• DOCUMENT EXCERPT:
The eminent jurist, Oliver Wendell Holmes, Jr., understood this notion well when he wrote that your task as lawyers "is to see the relation between your particular fact and the whole frame of the universe." The "whole frame of the universe" is God's idea, God's creation, God's action, God himself. Your "particular fact" as lawyers is God’s as well. As you engage your profession as lawyers, you continue God’s idea, his creative work, his noble action in the universe, in the world that is both your frame of reference and the context of your particular fact. A noble profession, a noble task and a noble, profound responsibility. Let no one doubt it.
We live in a larger world, however, where belief in God cannot always be presumed, where faith often finds not only closed minds but closed hearts as well. It should come as no surprise, therefore, that God's actions --- that God himself --- is subject to great doubt and significant scrutiny. Because of that, true religious freedom as it has been honored in our law is at risk. Perhaps God exists. Perhaps God created the world but the chasm between God and humanity seems to grow wider and deeper the further we get from that first moment of his creation and from the eventual moment of his redemption. God disappears, belief evaporates, faith vanishes and law no longer support religious freedom. We all lose.

• WHAT TO WORK ON:
(a) Answer these questions about the passage on faith and the legal profession:
(i) Who wrote that the lawyer's task is "to see the relation between your particular fact and the whole frame of the universe"?
(ii) What does the passage say faith often finds besides closed minds?
(iii) What is at risk because God is subject to great doubt and significant scrutiny?
(b) In the passage on faith and the legal profession, list everything the "whole frame of the universe" is said to be.
(c) Carry on the passage on faith and the legal profession from its last sentence.
None of the collected data is needed.

• Collected data:
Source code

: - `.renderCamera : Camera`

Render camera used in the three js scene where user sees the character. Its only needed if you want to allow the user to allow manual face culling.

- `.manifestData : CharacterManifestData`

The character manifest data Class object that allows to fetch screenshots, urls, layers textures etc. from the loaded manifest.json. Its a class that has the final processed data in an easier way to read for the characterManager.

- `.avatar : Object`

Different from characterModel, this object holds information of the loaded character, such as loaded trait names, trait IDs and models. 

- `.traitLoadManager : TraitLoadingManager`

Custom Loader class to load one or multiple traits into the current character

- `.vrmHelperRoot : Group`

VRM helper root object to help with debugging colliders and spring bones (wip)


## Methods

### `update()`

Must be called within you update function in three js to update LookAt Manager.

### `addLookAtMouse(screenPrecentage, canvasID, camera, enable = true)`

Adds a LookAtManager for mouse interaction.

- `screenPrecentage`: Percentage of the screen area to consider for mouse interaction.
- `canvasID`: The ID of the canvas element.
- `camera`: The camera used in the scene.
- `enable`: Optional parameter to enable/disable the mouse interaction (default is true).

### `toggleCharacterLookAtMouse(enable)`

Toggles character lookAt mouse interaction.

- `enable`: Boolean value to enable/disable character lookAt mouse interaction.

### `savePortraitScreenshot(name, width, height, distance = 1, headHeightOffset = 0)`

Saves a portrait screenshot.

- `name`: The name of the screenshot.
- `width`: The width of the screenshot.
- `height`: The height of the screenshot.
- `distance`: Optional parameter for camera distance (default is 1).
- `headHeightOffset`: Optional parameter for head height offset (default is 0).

• ANSWERS GIVEN:
(a)
(i) Oliver Wendell Holmes, Jr.
(ii) Closed hearts.
(iii) True religious freedom as it has been honored in our law.

(b)
God's idea
God's creation
God's action
God himself

(c)
In a world without belief, it is easy for law, for justice to lose its place. In a world that does not permit or, worse, that works against belief, law and justice have no place. I fear that this is the kind of world we are creating where the freedom of belief --- the freedom of religion --- are assaulted by the very laws we make and by the very way we make them. The founders of this nation and the framers of the Constitution recognized God the Creator as the source of certain rights. Religious liberty was the foundational principle that gave rise to our existence in the first place. What has changed since then? As a nation, we have lost our way. It is up to us to find it again.
In the world that God created there were no poor, no captives, no blind, no oppressed. In the world that we “re-created,” there are so many who fit those descriptions: those whose lives are at risk born and unborn; healthy and ill; innocent and guilty; educated or ignorant; like us or different. The law can be, should be, and must be the means that moves us from how we currently live to how we ought to live. And true justice demands that the law never prevent us from discovering how we ought to live in God by restricting our religious freedom. Justice is our responsibility.
There are those who say that our religious beliefs should not influence our decision making in the public square. And so family and marriage and the right to life and the sustaining of life and human dignity and respect for conscience are dismissed as purely religious notions. What we believe and hold most deeply in our hearts and conscience must influence our decision making --- not because they are religious but because they are true. And truth should not be dismissed simply because it is embraced by our religion. And law should not avoid or evade truth simply because a religious faith upholds and proclaims it as such.
On this day when we reflect upon law and its significance and purpose for our world, many ideas and definitions probably come to mind. I like the one written by St. Robert Bellarmine, a simple thought that conveys a profound truth. "Law," he said, "is simply charity, a love that binds and obliges us." As lawyers, then, let that insight be for us and for those who seek justice at our hands.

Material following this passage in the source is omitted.